Hoping to save lives by providing faster service, the D.C. Fire Department announced yesterday that it will send fire engines or rescue squads along with ambulances in response to reports of such medical emergencies as heart attacks and severe stabbings.

Ramon Granados, battalion chif in charge of emergency ambulance services, said fire trucks -- equipped with resuscitators and first aid equipment -- can get almost anywhere in the city from 32 fire stations in about two minutes. The average ambulance response is 10 minutes, Granados said.
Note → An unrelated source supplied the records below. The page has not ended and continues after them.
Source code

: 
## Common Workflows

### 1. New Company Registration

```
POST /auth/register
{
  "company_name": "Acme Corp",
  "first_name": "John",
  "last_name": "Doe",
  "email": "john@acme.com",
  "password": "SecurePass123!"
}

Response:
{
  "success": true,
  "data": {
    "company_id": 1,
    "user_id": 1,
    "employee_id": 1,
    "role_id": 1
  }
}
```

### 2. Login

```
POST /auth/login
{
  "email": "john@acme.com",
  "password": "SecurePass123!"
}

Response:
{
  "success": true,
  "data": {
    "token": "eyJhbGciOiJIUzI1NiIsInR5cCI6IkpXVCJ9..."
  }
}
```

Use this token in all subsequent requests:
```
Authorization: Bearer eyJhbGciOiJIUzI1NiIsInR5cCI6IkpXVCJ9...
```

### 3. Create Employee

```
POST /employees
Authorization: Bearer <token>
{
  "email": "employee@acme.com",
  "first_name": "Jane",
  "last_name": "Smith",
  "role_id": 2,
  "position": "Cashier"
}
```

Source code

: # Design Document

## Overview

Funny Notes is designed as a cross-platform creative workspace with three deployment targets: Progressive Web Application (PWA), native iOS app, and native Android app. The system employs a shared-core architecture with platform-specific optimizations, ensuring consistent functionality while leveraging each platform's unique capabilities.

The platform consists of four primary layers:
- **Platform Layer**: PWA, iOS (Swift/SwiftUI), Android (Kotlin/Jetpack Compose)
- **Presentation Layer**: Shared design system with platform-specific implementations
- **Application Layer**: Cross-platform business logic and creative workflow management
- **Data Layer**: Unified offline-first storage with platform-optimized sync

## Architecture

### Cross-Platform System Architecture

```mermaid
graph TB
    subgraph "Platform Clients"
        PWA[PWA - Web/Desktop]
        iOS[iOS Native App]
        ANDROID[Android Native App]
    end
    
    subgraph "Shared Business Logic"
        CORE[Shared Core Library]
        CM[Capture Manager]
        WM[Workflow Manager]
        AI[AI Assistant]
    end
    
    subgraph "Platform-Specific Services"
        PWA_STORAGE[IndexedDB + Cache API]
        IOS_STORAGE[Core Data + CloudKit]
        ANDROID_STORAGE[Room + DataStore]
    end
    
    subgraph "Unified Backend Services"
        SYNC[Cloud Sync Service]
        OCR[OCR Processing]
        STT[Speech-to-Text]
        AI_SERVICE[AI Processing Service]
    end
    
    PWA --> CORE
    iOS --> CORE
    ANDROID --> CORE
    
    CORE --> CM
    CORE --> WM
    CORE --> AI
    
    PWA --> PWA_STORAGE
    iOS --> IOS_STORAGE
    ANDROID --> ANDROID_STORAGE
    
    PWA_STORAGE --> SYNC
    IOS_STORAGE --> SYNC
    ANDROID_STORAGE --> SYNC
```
Fire Chief Jefferson W. Lewis said 900 of the city's 1,200 firefighters are qualified emergency medical technicians and can provide first aid treatment until an ambulance arrives. He noted that "response time is the single most important factor in saving lives in certain types of emergency conditions."

Another department spokesman said the new policy expands a practice tried experimentally for more than six months, and is not related to any recent emergency event such as the reported delay in sending an ambulance in New York City to the house where former vice president Nelson A. Rockefeller was stricken by a fatal heart attack.

Among emergencies covered by the policy are reported heart attacks, chest pains, difficulty in breathing, electrocution, gunshot and severe cutting or stabbing wounds, multiple fractures, drownings and severe allergic reactions.

The department also will send fire engines or rescue squads to certain types of medical emrgencies on publicly owned grounds, the announcement said.